The ARC PRISM reactor is designed to be refueled every 12 to 24 months; it’s primarily focused on closing the fuel cycle by, among other things, consuming transuranics (unstable elements.)

Both aSMR designs share fundamental features, such as high-energy neutrons, liquid sodium cooling and metallic fuel, which provides inherent safety performance and economically competitive plant architecture compared to traditional water-cooled reactors.

Within their new development agreement, GEH intends to license intellectual property associated with its PRISM advanced reactor design to ARC Nuclear.
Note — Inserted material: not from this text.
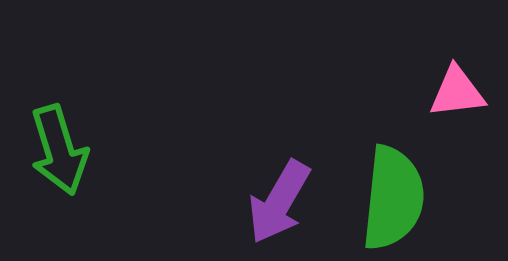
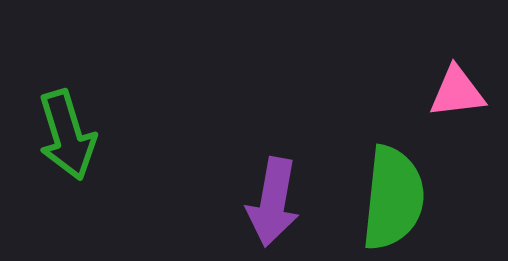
green arrow: moved 8 px right, 15 px up
purple arrow: moved 6 px left; rotated 20 degrees counterclockwise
GEH also intends to give ARC access to its nuclear infrastructure quality, safety, and training programs, along with other related processes, procedures, and tools.

Also, GEH will provide relevant engineering and design services to ARC Nuclear.

“Our work to date with the GEH team has validated our expectation of the synergy of combining ARC Nuclear’s senior engineers — with their deep sodium fast reactor operational and design experience as key members of EBR-II prototype program — with GEH’s next generation of nuclear engineers and designers with their proven competence in modern nuclear design,” stated Don Wolf, chairman and CEO of ARC Nuclear.

GEH and ARC also continue to work toward a preliminary regulatory review of the ARC-100 by the Canadian Nuclear Safety Commission. At the same time, the have a joint engineering team working to advance the ARC-100 design.